Here is an example of streamed responses in Rivet Events format:
event: nodeStart
data: {
"inputs": {
"prompt": {
"type": "string",
"value": "h4110"
}
},
"nodeId": "vzC9lcEyXZ2Q1-cCaG0v4",
"nodeTitle": "Chat",
"type": "nodeStart"
}
event: partialOutput
data: {
"delta": "",
"nodeId": "vzC9lcEyXZ2Q1-cCaG0v4",
"nodeTitle": "Chat",
"type": "partialOutput"
}
event: partialOutput
data: {
"delta": "It seems like you entered \"h",
"nodeId": "vzC9lcEyXZ2Q1-cCaG0v4",
"nodeTitle": "Chat",
"type": "partialOutput"
}
event: partialOutput
data: {
"delta": "4110.\" Could",
"nodeId": "vzC9lcEyXZ2Q1-cCaG0v4",
"nodeTitle": "Chat",
"type": "partialOutput"
}
event: partialOutput
data: {
"delta": " you please provide more context or clarify what you would like to know or",
"nodeId": "vzC9lcEyXZ2Q1-cCaG0v4",
"nodeTitle": "Chat",
"type": "partialOutput"
}
event: partialOutput
data: {
"delta": " discuss regarding that term?",
"nodeId": "vzC9lcEyXZ2Q1-cCaG0v4",
"nodeTitle": "Chat",
"type": "partialOutput"
}
event: nodeFinish
data: {
"nodeId": "vzC9lcEyXZ2Q1-cCaG0v4",
"nodeTitle": "Chat",
"outputs": {
"__hidden_token_count": {
"type": "number",
"value": 68
},
"all-messages": {
"type": "chat-message[]",
"value": [
{
"message": "h4110",
"type": "user"
},
{
"message": "It seems like you entered \"h4110.\" Could you please provide more context or clarify what you would like to know or discuss regarding that term?",
"type": "assistant"
}
]
},
"cost": {
"type": "number",
"value": 2.475e-05
},
"duration": {
"type": "number",
"value": 846
},
"in-messages": {
"type": "chat-message[]",
"value": [
{
"message": "h4110",
"type": "user"
}
]
},
"requestTokens": {
"type": "number",
"value": 10
},
"response": {
"type": "string",
"value": "It seems like you entered \"h4110.\" Could you please provide more context or clarify what you would like to know or discuss regarding that term?"
},
"responseTokens": {
"type": "number",
"value": 58
},
"usage": {
"type": "object",
"value": {
"completion_cost": 2.325e-05,
"completion_tokens": 31,
"completion_tokens_details": {
"accepted_prediction_tokens": 0,
"audio_tokens": 0,
"reasoning_tokens": 0,
"rejected_prediction_tokens": 0
},
"prompt_cost": 1.4999999999999998e-06,
"prompt_tokens": 10,
"prompt_tokens_details": {
"audio_tokens": 0,
"cached_tokens": 0
},
"total_cost": 2.475e-05,
"total_tokens": 41
}
}
},
"type": "nodeFinish"
}
You can see that the server is streaming events like nodeStart
, partialOutputs
, and nodeFinish
. The data for each of the events is
a JSON object with the relevant information for that event.
Single-Node Streaming Mode
If you set --stream=NodeId
or --stream=NodeTitle
, the server will only stream events for the specified node. This is useful if you are only interested in the
events for a specific node in the graph.
Text Streaming Mode
If you are integrating with a simple application that only likes having text responses, you can set --stream-node=NodeId
/ --stream-node=NodeTitle
and --stream
together.
This will cause the streaming to look like the following:
data: ""
data: "It seems like you entered \"h"
data: "4110,\" which could refer"
data: " to a variety of things depending on the context."

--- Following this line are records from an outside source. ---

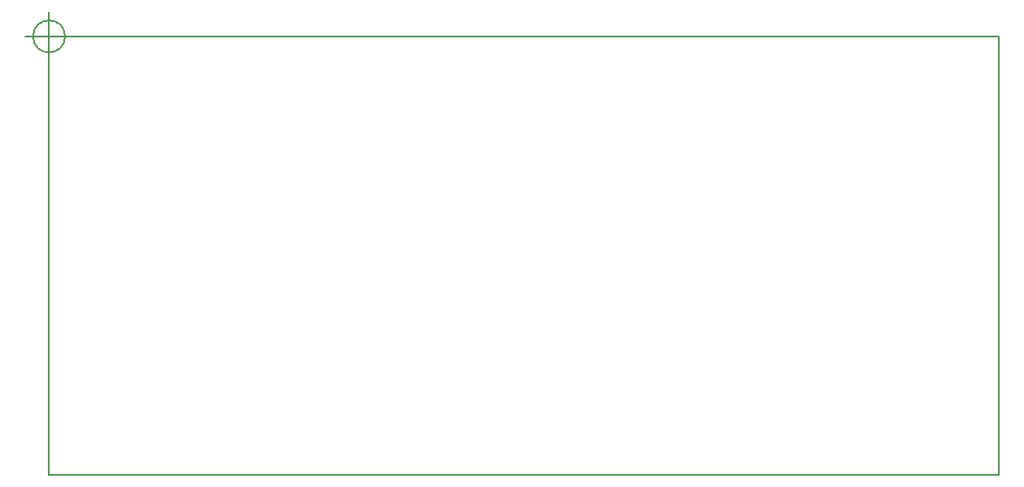
<source format=gbr>
%TF.GenerationSoftware,KiCad,Pcbnew,4.0.7-e2-6376~58~ubuntu16.04.1*%
%TF.CreationDate,2017-12-06T17:26:10+02:00*%
%TF.ProjectId,instrument_cluster,696E737472756D656E745F636C757374,rev?*%
%TF.FileFunction,Profile,NP*%
%FSLAX46Y46*%
G04 Gerber Fmt 4.6, Leading zero omitted, Abs format (unit mm)*
G04 Created by KiCad (PCBNEW 4.0.7-e2-6376~58~ubuntu16.04.1) date Wed Dec  6 17:26:10 2017*
%MOMM*%
%LPD*%
G01*
G04 APERTURE LIST*
%ADD10C,0.100000*%
%ADD11C,0.150000*%
G04 APERTURE END LIST*
D10*
D11*
X109616666Y-85090000D02*
G75*
G03X109616666Y-85090000I-1666666J0D01*
G01*
X105450000Y-85090000D02*
X110450000Y-85090000D01*
X107950000Y-82590000D02*
X107950000Y-87590000D01*
X107950000Y-130810000D02*
X107950000Y-85090000D01*
X207010000Y-130810000D02*
X107950000Y-130810000D01*
X207010000Y-85090000D02*
X107950000Y-85090000D01*
X207010000Y-130810000D02*
X207010000Y-85090000D01*
M02*

</source>
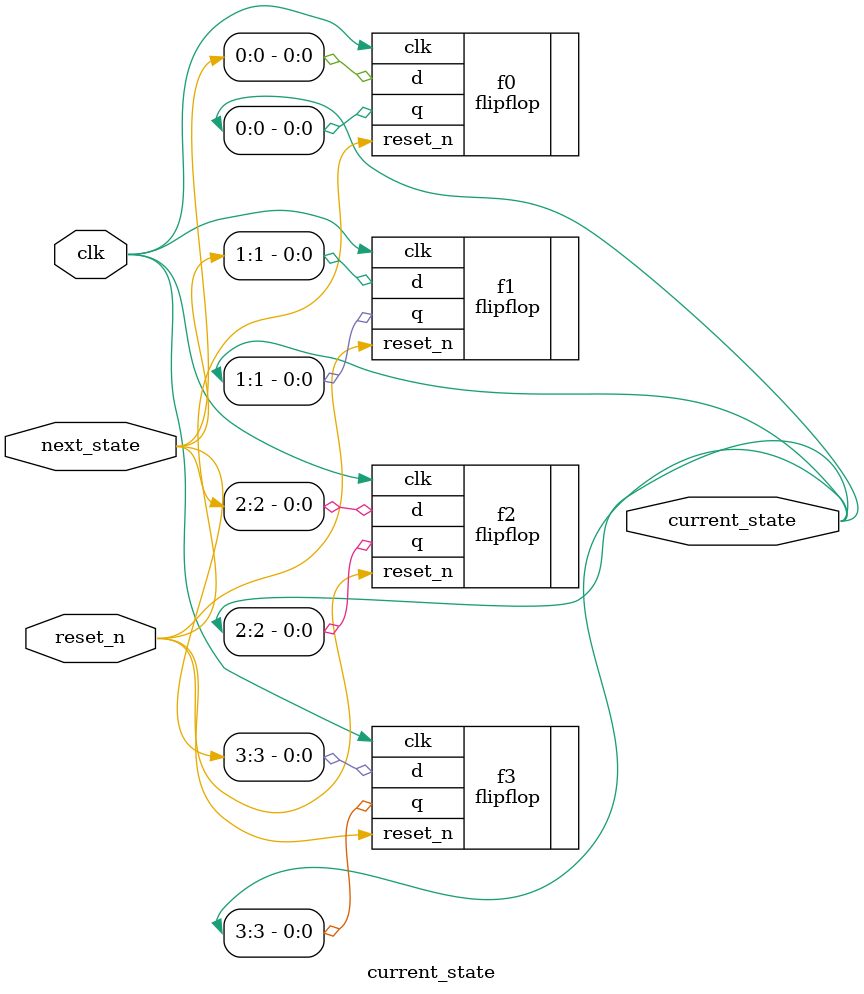
<source format=v>
`timescale 1ns / 1ps


module current_state(
    input wire clk,
    input wire reset_n,
    input wire [3:0] next_state,
    output wire [3:0] current_state
    );
    
    flipflop f0(
    .clk(clk), 
    .reset_n(reset_n), 
    .d(next_state[0]),
    .q(current_state[0])
    );
    
    flipflop f1(
    .clk(clk), 
    .reset_n(reset_n), 
    .d(next_state[1]),
    .q(current_state[1])
    );
    
    flipflop f2(
    .clk(clk), 
    .reset_n(reset_n), 
    .d(next_state[2]),
    .q(current_state[2])
    );
    
    flipflop f3(
    .clk(clk), 
    .reset_n(reset_n), 
    .d(next_state[3]),
    .q(current_state[3])
    );
    
    
endmodule

</source>
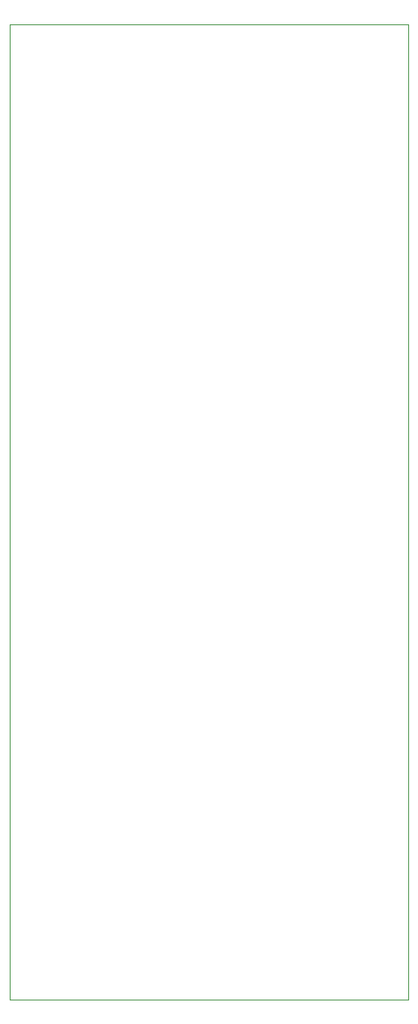
<source format=gbr>
%TF.GenerationSoftware,Altium Limited,Altium Designer,24.3.1 (35)*%
G04 Layer_Color=0*
%FSLAX45Y45*%
%MOMM*%
%TF.SameCoordinates,1C176170-2899-406E-8B2E-9C71E4A34281*%
%TF.FilePolarity,Positive*%
%TF.FileFunction,Profile,NP*%
%TF.Part,Single*%
G01*
G75*
%TA.AperFunction,Profile*%
%ADD14C,0.02540*%
D14*
X2540000Y2540000D02*
X6692900D01*
Y12700000D01*
X2540000D01*
Y2540000D01*
%TF.MD5,6db484c73ee53b10322f5140e0f0faf8*%
M02*

</source>
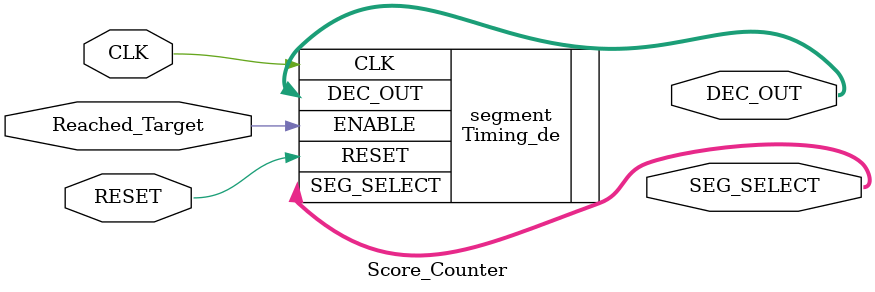
<source format=v>
`timescale 1ns / 1ps


module Score_Counter(
    input Reached_Target,
    input RESET,
    input CLK,
    output [3:0] SEG_SELECT,
    output [7:0] DEC_OUT
   // output [1:0] Strobe_Counter
   // output [7:0] Current_Score
    );


Timing_de segment(
        .RESET(RESET),
        .CLK(CLK),
        .ENABLE(Reached_Target),   
        .SEG_SELECT(SEG_SELECT),
        .DEC_OUT(DEC_OUT)

    );
endmodule

</source>
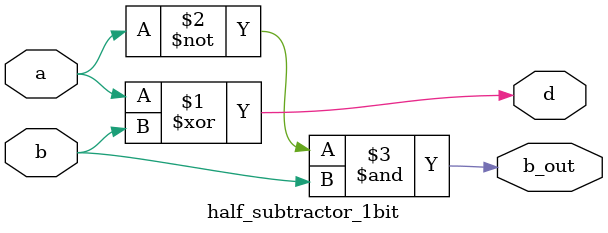
<source format=v>
`timescale 1ns / 1ps


module half_subtractor_1bit( //¸ðµâ ¼±¾ð
    a, b,
    d, b_out
    );

input a, b;
output d, b_out;

xor(d, a, b); // a¿Í bÀÇ xor ¿¬»ê°ªÀ» d¿¡ ÀúÀå
and(b_out, ~a, b); // (~a)¿Í bÀÇ and ¿¬»ê°ªÀ» b_out¿¡ ÀúÀå

endmodule

</source>
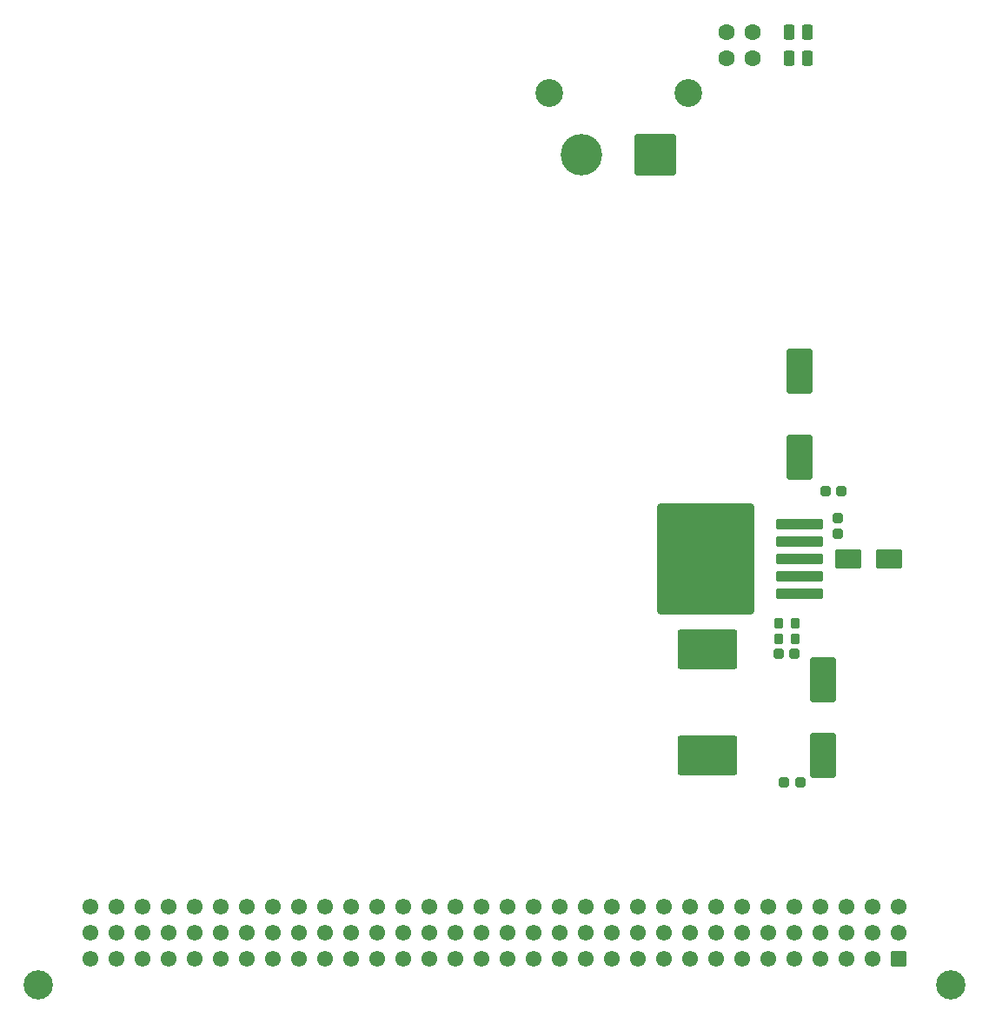
<source format=gbr>
%TF.GenerationSoftware,KiCad,Pcbnew,8.0.7*%
%TF.CreationDate,2025-02-21T01:46:00+01:00*%
%TF.ProjectId,TPB,5450422e-6b69-4636-9164-5f7063625858,1.0.0*%
%TF.SameCoordinates,Original*%
%TF.FileFunction,Soldermask,Top*%
%TF.FilePolarity,Negative*%
%FSLAX46Y46*%
G04 Gerber Fmt 4.6, Leading zero omitted, Abs format (unit mm)*
G04 Created by KiCad (PCBNEW 8.0.7) date 2025-02-21 01:46:00*
%MOMM*%
%LPD*%
G01*
G04 APERTURE LIST*
G04 Aperture macros list*
%AMRoundRect*
0 Rectangle with rounded corners*
0 $1 Rounding radius*
0 $2 $3 $4 $5 $6 $7 $8 $9 X,Y pos of 4 corners*
0 Add a 4 corners polygon primitive as box body*
4,1,4,$2,$3,$4,$5,$6,$7,$8,$9,$2,$3,0*
0 Add four circle primitives for the rounded corners*
1,1,$1+$1,$2,$3*
1,1,$1+$1,$4,$5*
1,1,$1+$1,$6,$7*
1,1,$1+$1,$8,$9*
0 Add four rect primitives between the rounded corners*
20,1,$1+$1,$2,$3,$4,$5,0*
20,1,$1+$1,$4,$5,$6,$7,0*
20,1,$1+$1,$6,$7,$8,$9,0*
20,1,$1+$1,$8,$9,$2,$3,0*%
G04 Aperture macros list end*
%ADD10RoundRect,0.244000X0.244000X0.269000X-0.244000X0.269000X-0.244000X-0.269000X0.244000X-0.269000X0*%
%ADD11RoundRect,0.260556X-1.027444X-0.677444X1.027444X-0.677444X1.027444X0.677444X-1.027444X0.677444X0*%
%ADD12RoundRect,0.244000X-0.244000X-0.269000X0.244000X-0.269000X0.244000X0.269000X-0.244000X0.269000X0*%
%ADD13RoundRect,0.250000X2.050000X0.300000X-2.050000X0.300000X-2.050000X-0.300000X2.050000X-0.300000X0*%
%ADD14RoundRect,0.250002X4.449998X5.149998X-4.449998X5.149998X-4.449998X-5.149998X4.449998X-5.149998X0*%
%ADD15RoundRect,0.250000X1.000000X-1.950000X1.000000X1.950000X-1.000000X1.950000X-1.000000X-1.950000X0*%
%ADD16RoundRect,0.244000X-0.269000X0.244000X-0.269000X-0.244000X0.269000X-0.244000X0.269000X0.244000X0*%
%ADD17RoundRect,0.267317X-0.280683X-0.470683X0.280683X-0.470683X0.280683X0.470683X-0.280683X0.470683X0*%
%ADD18C,2.850000*%
%ADD19RoundRect,0.249999X0.525001X0.525001X-0.525001X0.525001X-0.525001X-0.525001X0.525001X-0.525001X0*%
%ADD20C,1.550000*%
%ADD21RoundRect,0.250000X2.660000X-1.660000X2.660000X1.660000X-2.660000X1.660000X-2.660000X-1.660000X0*%
%ADD22RoundRect,0.219000X-0.219000X-0.294000X0.219000X-0.294000X0.219000X0.294000X-0.219000X0.294000X0*%
%ADD23C,2.700000*%
%ADD24RoundRect,0.250000X-1.775000X-1.775000X1.775000X-1.775000X1.775000X1.775000X-1.775000X1.775000X0*%
%ADD25C,4.050000*%
%ADD26C,1.600000*%
%ADD27RoundRect,0.219000X0.219000X0.294000X-0.219000X0.294000X-0.219000X-0.294000X0.219000X-0.294000X0*%
G04 APERTURE END LIST*
D10*
%TO.C,C400*%
X79240000Y35000000D03*
X77680000Y35000000D03*
%TD*%
D11*
%TO.C,D403*%
X84450000Y44275000D03*
X88450000Y44275000D03*
%TD*%
D12*
%TO.C,C419*%
X82225000Y50885000D03*
X83785000Y50885000D03*
%TD*%
D10*
%TO.C,C417*%
X79780000Y22500000D03*
X78220000Y22500000D03*
%TD*%
D13*
%TO.C,U401*%
X79725000Y40875000D03*
X79725000Y42575000D03*
X79725000Y44275000D03*
D14*
X70575000Y44275000D03*
D13*
X79725000Y45975000D03*
X79725000Y47675000D03*
%TD*%
D15*
%TO.C,C421*%
X79725000Y54185000D03*
X79725000Y62585000D03*
%TD*%
D16*
%TO.C,C418*%
X83450000Y48280000D03*
X83450000Y46720000D03*
%TD*%
D17*
%TO.C,R400*%
X78690000Y95559157D03*
X80510000Y95559157D03*
%TD*%
D18*
%TO.C,J200*%
X94450000Y2770001D03*
X5550000Y2770001D03*
D19*
X89370000Y5310001D03*
D20*
X86830000Y5310001D03*
X84290000Y5310001D03*
X81750000Y5310001D03*
X79210000Y5310001D03*
X76670000Y5310001D03*
X74130000Y5310001D03*
X71590000Y5310001D03*
X69050000Y5310001D03*
X66510000Y5310001D03*
X63970000Y5310001D03*
X61430000Y5310001D03*
X58890000Y5310001D03*
X56350000Y5310001D03*
X53810000Y5310001D03*
X51270000Y5310001D03*
X48730000Y5310001D03*
X46190000Y5310001D03*
X43650000Y5310001D03*
X41110000Y5310001D03*
X38570000Y5310001D03*
X36030000Y5310001D03*
X33490000Y5310001D03*
X30950000Y5310001D03*
X28410000Y5310001D03*
X25870000Y5310001D03*
X23330000Y5310001D03*
X20790000Y5310001D03*
X18250000Y5310001D03*
X15710000Y5310001D03*
X13170000Y5310001D03*
X10630000Y5310001D03*
X89370000Y7850001D03*
X86830000Y7850001D03*
X84290000Y7850001D03*
X81750000Y7850001D03*
X79210000Y7850001D03*
X76670000Y7850001D03*
X74130000Y7850001D03*
X71590000Y7850001D03*
X69050000Y7850001D03*
X66510000Y7850001D03*
X63970000Y7850001D03*
X61430000Y7850001D03*
X58890000Y7850001D03*
X56350000Y7850001D03*
X53810000Y7850001D03*
X51270000Y7850001D03*
X48730000Y7850001D03*
X46190000Y7850001D03*
X43650000Y7850001D03*
X41110000Y7850001D03*
X38570000Y7850001D03*
X36030000Y7850001D03*
X33490000Y7850001D03*
X30950000Y7850001D03*
X28410000Y7850001D03*
X25870000Y7850001D03*
X23330000Y7850001D03*
X20790000Y7850001D03*
X18250000Y7850001D03*
X15710000Y7850001D03*
X13170000Y7850001D03*
X10630000Y7850001D03*
X89370000Y10390001D03*
X86830000Y10390001D03*
X84290000Y10390001D03*
X81750000Y10390001D03*
X79210000Y10390001D03*
X76670000Y10390001D03*
X74130000Y10390001D03*
X71590000Y10390001D03*
X69050000Y10390001D03*
X66510000Y10390001D03*
X63970000Y10390001D03*
X61430000Y10390001D03*
X58890000Y10390001D03*
X56350000Y10390001D03*
X53810000Y10390001D03*
X51270000Y10390001D03*
X48730000Y10390001D03*
X46190000Y10390001D03*
X43650000Y10390001D03*
X41110000Y10390001D03*
X38570000Y10390001D03*
X36030000Y10390001D03*
X33490000Y10390001D03*
X30950000Y10390001D03*
X28410000Y10390001D03*
X25870000Y10390001D03*
X23330000Y10390001D03*
X20790000Y10390001D03*
X18250000Y10390001D03*
X15710000Y10390001D03*
X13170000Y10390001D03*
X10630000Y10390001D03*
%TD*%
D15*
%TO.C,C420*%
X82000000Y25095000D03*
X82000000Y32495000D03*
%TD*%
D21*
%TO.C,L400*%
X70725000Y35455000D03*
X70725000Y25095000D03*
%TD*%
D22*
%TO.C,R414*%
X77680000Y38000000D03*
X79320000Y38000000D03*
%TD*%
D23*
%TO.C,J400*%
X55350000Y89637500D03*
X68850000Y89637500D03*
D24*
X65700000Y83637500D03*
D25*
X58500000Y83637500D03*
%TD*%
D26*
%TO.C,LED400*%
X72613600Y95559157D03*
X75153600Y95559157D03*
X72613600Y93019157D03*
X75153600Y93019157D03*
%TD*%
D27*
%TO.C,R413*%
X79320000Y36500000D03*
X77680000Y36500000D03*
%TD*%
D17*
%TO.C,R401*%
X78690000Y93019157D03*
X80510000Y93019157D03*
%TD*%
M02*

</source>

data: " It could be a model number, a"
data: " code, or something else."
data: " Could you please provide more details or clarify what you"
data: " are referring to?"
data: " This will help me assist you better!"
You can see that each data
event contains a delta of the response text from the node.
You should only specify Chat nodes for this mode, as other nodes may not have partial outputs that support this.